SALAM PAPUA (TIMIKA)- Fenomena astronomi Aphelion
akan kembali menghiasi langit Indonesia dan dunia pada Jumat (5/7/2024) pukul 14.06
WIT. Diketahui, Aphelion adalah peristiwa yang biasa terjadi setiap tahunnya.
Pada tahun 2023, Aphelion terjadi pada tanggal 7 Juli pukul 03.06 WIB.
Lantas, apa itu Aphelion? Apa dampak fenomena ini pada
Indonesia? Selengkapnya, simak penjelasan berikut ini.
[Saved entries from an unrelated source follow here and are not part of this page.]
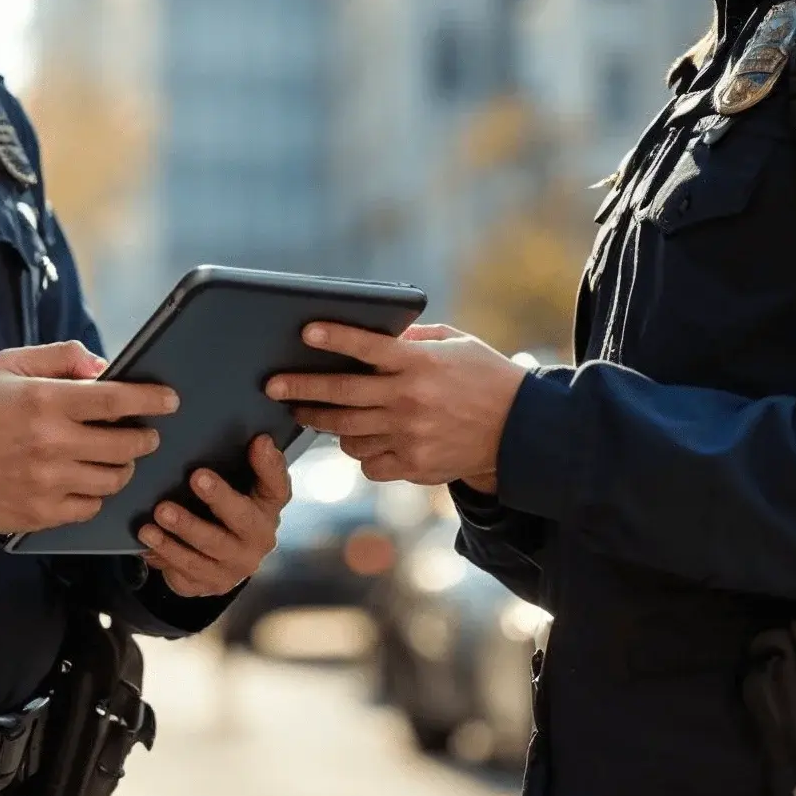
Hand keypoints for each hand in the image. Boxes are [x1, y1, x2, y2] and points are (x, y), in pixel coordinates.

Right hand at [0, 342, 177, 534]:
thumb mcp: (8, 365)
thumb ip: (59, 357)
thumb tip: (102, 366)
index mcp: (46, 401)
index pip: (117, 399)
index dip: (151, 399)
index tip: (170, 400)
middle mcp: (52, 443)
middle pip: (126, 444)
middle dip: (144, 437)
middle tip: (144, 433)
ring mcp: (48, 482)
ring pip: (113, 479)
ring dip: (123, 467)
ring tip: (115, 457)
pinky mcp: (41, 513)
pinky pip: (90, 506)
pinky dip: (97, 494)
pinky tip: (87, 481)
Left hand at [137, 434, 290, 597]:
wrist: (220, 562)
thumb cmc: (226, 511)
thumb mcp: (236, 486)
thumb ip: (241, 462)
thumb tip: (251, 435)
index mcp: (268, 507)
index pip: (278, 486)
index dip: (269, 465)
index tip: (257, 441)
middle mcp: (259, 539)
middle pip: (242, 519)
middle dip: (219, 498)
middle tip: (195, 477)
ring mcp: (236, 566)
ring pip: (209, 549)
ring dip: (182, 530)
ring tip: (157, 515)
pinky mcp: (211, 584)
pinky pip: (186, 571)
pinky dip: (165, 554)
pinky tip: (147, 540)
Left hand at [266, 323, 529, 486]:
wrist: (522, 432)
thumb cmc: (485, 378)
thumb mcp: (457, 344)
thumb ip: (415, 339)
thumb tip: (376, 336)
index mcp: (421, 364)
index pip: (369, 348)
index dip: (336, 337)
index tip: (305, 330)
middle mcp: (411, 400)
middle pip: (342, 395)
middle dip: (301, 390)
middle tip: (272, 386)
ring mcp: (410, 436)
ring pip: (347, 433)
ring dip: (325, 423)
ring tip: (310, 413)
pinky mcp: (414, 465)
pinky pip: (368, 462)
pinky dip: (360, 452)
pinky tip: (360, 440)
Peneliti di Pusat
Antariksa Badan Riset dan Inovasi Nasional (BRIN) Johan Muhammad menjelaskan,
Aphelion adalah fenomena ketika Bumi mencapai jarak terjauhnya dari Matahari,
sebagaimana dikutip dari Kompas.com.
“Bumi mengelilingi Matahari dalam orbit berbentuk elips,
dengan Matahari berada di salah satu titik fokusnya, sehingga jarak Bumi
terhadap Matahari berubah terhadap waktu,” jelas Johan, saat dihubungi
Kompas.com, Rabu (3/7/2024).
Sayangnya, Johan menyebutkan, fenomena astronomi tersebut
hanya terjadi sesaat dan sulit dilihat mata telanjang manusia. Hal itu karena
perubahan jarak matahari terhadap bumi yang relatif kecil. Dilansir dari Time
and Date, tahun ini jarak antara Bumi dan Matahari saat Aphelion sekitar 152,1
juta kilometer (km).
Jarak tersebut lebih jauh dari fenomena Perihelion yang
terjadi pada Januari lalu. Ketika terjadi Perihelion, Bumi berjarak sekitar
144,1 juta dari Matahari. Meski dikenal sebagai fenomena astronomi Bulan Juli,
tanggal kapan Bumi mencapai Aphelion tidak selalu tetap. Bahkan, pada 1246,
Aphelion terjadi di Bulan Desember. Hal itu dipengaruhi oleh variasi
eksentrisitas orbit Bumi atau seberapa besar orbit menyimpang dari bentuk
bentuk lingkaran sempurna.
Oleh karena itu, sejak tahun 1276 hingga saat ini, tanggal
terjadinya Aphelion telah bergeser satu hari setiap 58 tahun. Ketua Tim
Prediksi dan Peringatan Dini Cuaca Badan Meteorologi, Klimatologi, dan
Geofisika (BMKG) Ida Pramuwardani menyampaikan, fenomena Aphelion tidak akan
memengaruhi cuaca saat ini, yang tengah memasuki puncak kemarau.
“Tidak berpengaruh banyak pada fenomena atmosfer atau cuaca
di permukaan bumi,” kata dia ketika dihubungi Kompas.com, Selasa (2/7/2024).
Lebih lanjut, Ida menjelaskan, meskipun sejumlah wilayah di
Indonesia merasakan Bulan Juli ini suhu udara cenderung dingin, ia menyebutkan
bahwa hal itu disebabkan angin dari arah timur tenggara Benua Australia yang
bergerak ke wilayah Indonesia, bukan Aphelion. Pada bulan Juli, Australia
sedang berada dalam musim dingin.
Pola tekanan udara yang relatif tinggi di sana mengakibatkan
pergerakan massa udara menuju Indonesia. Angin tersebut bertiup melewati
perairan Samudera Indonesia yang memiliki suhu permukaan laut yang relatif
lebih dingin. Selain itu, hujan dan berkurangnya awan juga menjadi faktor
terhadap suhu dingin ketika malam hari.
“Langit yang cenderung bersih karena awan akan menyebabkan
panas radiasi balik gelombang panjang ini langsung dilepas ke atmosfer luar.
Itu alasan udara dekat permukaan terasa lebih dingin,” ungkap dia. Ida
menambahkan, angin dari arah timur tersebut juga mengakibatkan sejumlah tempat
dataran tinggi atau wilayah pegunungan berpotensi mengalami embun es, yang
sebagian orang kira sebagai salju. Hal itu juga tidak terkait dengan Aphelion.